What needs to be done:
Copy the data exactly. Leave nothing out.

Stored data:
——

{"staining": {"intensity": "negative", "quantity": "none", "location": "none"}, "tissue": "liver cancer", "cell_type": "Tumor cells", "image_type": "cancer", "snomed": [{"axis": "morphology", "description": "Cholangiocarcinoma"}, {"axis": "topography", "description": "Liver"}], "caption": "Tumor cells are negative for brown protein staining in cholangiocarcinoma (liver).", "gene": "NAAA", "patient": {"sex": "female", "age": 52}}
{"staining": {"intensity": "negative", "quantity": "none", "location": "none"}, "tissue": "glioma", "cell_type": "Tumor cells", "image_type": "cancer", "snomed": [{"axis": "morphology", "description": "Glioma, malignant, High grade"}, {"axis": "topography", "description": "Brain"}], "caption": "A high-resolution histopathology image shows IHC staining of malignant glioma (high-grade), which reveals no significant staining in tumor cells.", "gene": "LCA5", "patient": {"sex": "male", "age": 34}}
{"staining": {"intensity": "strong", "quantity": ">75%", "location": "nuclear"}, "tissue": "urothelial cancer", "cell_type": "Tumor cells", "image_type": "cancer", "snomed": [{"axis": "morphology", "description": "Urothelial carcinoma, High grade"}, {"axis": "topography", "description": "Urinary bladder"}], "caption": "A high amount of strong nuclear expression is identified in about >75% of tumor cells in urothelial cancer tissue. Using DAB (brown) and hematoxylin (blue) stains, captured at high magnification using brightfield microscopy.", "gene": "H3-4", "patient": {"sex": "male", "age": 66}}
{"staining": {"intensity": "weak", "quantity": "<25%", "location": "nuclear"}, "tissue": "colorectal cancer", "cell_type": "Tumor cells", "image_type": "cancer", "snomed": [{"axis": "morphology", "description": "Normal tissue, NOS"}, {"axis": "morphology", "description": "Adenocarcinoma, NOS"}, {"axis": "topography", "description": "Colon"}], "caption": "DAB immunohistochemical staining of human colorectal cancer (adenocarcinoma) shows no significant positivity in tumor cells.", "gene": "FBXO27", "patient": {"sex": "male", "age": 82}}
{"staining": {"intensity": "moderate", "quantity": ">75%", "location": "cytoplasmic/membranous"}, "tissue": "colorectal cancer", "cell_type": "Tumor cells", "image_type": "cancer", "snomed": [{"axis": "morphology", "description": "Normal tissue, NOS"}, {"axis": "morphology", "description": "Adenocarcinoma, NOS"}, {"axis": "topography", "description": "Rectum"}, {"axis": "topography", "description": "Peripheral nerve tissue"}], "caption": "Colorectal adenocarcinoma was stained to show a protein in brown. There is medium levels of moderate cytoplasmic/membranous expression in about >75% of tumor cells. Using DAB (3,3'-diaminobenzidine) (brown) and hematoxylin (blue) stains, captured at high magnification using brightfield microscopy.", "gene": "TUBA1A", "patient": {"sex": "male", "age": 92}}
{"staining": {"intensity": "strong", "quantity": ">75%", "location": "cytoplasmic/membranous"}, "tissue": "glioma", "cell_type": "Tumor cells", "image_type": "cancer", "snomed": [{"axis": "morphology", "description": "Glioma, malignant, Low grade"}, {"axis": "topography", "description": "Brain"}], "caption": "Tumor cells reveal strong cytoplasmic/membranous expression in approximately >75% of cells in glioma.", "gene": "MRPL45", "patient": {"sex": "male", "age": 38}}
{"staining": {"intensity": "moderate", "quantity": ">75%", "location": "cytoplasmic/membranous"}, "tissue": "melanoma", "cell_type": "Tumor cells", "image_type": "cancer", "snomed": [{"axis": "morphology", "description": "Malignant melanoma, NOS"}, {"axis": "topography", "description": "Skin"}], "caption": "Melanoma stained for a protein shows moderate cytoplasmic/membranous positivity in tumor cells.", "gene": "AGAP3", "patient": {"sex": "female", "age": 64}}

——

Completed exercise:
{"staining": {"intensity": "negative", "quantity": "none", "location": "none"}, "tissue": "liver cancer", "cell_type": "Tumor cells", "image_type": "cancer", "snomed": [{"axis": "morphology", "description": "Cholangiocarcinoma"}, {"axis": "topography", "description": "Liver"}], "caption": "Tumor cells are negative for brown protein staining in cholangiocarcinoma (liver).", "gene": "NAAA", "patient": {"sex": "female", "age": 52}}
{"staining": {"intensity": "negative", "quantity": "none", "location": "none"}, "tissue": "glioma", "cell_type": "Tumor cells", "image_type": "cancer", "snomed": [{"axis": "morphology", "description": "Glioma, malignant, High grade"}, {"axis": "topography", "description": "Brain"}], "caption": "A high-resolution histopathology image shows IHC staining of malignant glioma (high-grade), which reveals no significant staining in tumor cells.", "gene": "LCA5", "patient": {"sex": "male", "age": 34}}
{"staining": {"intensity": "strong", "quantity": ">75%", "location": "nuclear"}, "tissue": "urothelial cancer", "cell_type": "Tumor cells", "image_type": "cancer", "snomed": [{"axis": "morphology", "description": "Urothelial carcinoma, High grade"}, {"axis": "topography", "description": "Urinary bladder"}], "caption": "A high amount of strong nuclear expression is identified in about >75% of tumor cells in urothelial cancer tissue. Using DAB (brown) and hematoxylin (blue) stains, captured at high magnification using brightfield microscopy.", "gene": "H3-4", "patient": {"sex": "male", "age": 66}}
{"staining": {"intensity": "weak", "quantity": "<25%", "location": "nuclear"}, "tissue": "colorectal cancer", "cell_type": "Tumor cells", "image_type": "cancer", "snomed": [{"axis": "morphology", "description": "Normal tissue, NOS"}, {"axis": "morphology", "description": "Adenocarcinoma, NOS"}, {"axis": "topography", "description": "Colon"}], "caption": "DAB immunohistochemical staining of human colorectal cancer (adenocarcinoma) shows no significant positivity in tumor cells.", "gene": "FBXO27", "patient": {"sex": "male", "age": 82}}
{"staining": {"intensity": "moderate", "quantity": ">75%", "location": "cytoplasmic/membranous"}, "tissue": "colorectal cancer", "cell_type": "Tumor cells", "image_type": "cancer", "snomed": [{"axis": "morphology", "description": "Normal tissue, NOS"}, {"axis": "morphology", "description": "Adenocarcinoma, NOS"}, {"axis": "topography", "description": "Rectum"}, {"axis": "topography", "description": "Peripheral nerve tissue"}], "caption": "Colorectal adenocarcinoma was stained to show a protein in brown. There is medium levels of moderate cytoplasmic/membranous expression in about >75% of tumor cells. Using DAB (3,3'-diaminobenzidine) (brown) and hematoxylin (blue) stains, captured at high magnification using brightfield microscopy.", "gene": "TUBA1A", "patient": {"sex": "male", "age": 92}}
{"staining": {"intensity": "strong", "quantity": ">75%", "location": "cytoplasmic/membranous"}, "tissue": "glioma", "cell_type": "Tumor cells", "image_type": "cancer", "snomed": [{"axis": "morphology", "description": "Glioma, malignant, Low grade"}, {"axis": "topography", "description": "Brain"}], "caption": "Tumor cells reveal strong cytoplasmic/membranous expression in approximately >75% of cells in glioma.", "gene": "MRPL45", "patient": {"sex": "male", "age": 38}}
{"staining": {"intensity": "moderate", "quantity": ">75%", "location": "cytoplasmic/membranous"}, "tissue": "melanoma", "cell_type": "Tumor cells", "image_type": "cancer", "snomed": [{"axis": "morphology", "description": "Malignant melanoma, NOS"}, {"axis": "topography", "description": "Skin"}], "caption": "Melanoma stained for a protein shows moderate cytoplasmic/membranous positivity in tumor cells.", "gene": "AGAP3", "patient": {"sex": "female", "age": 64}}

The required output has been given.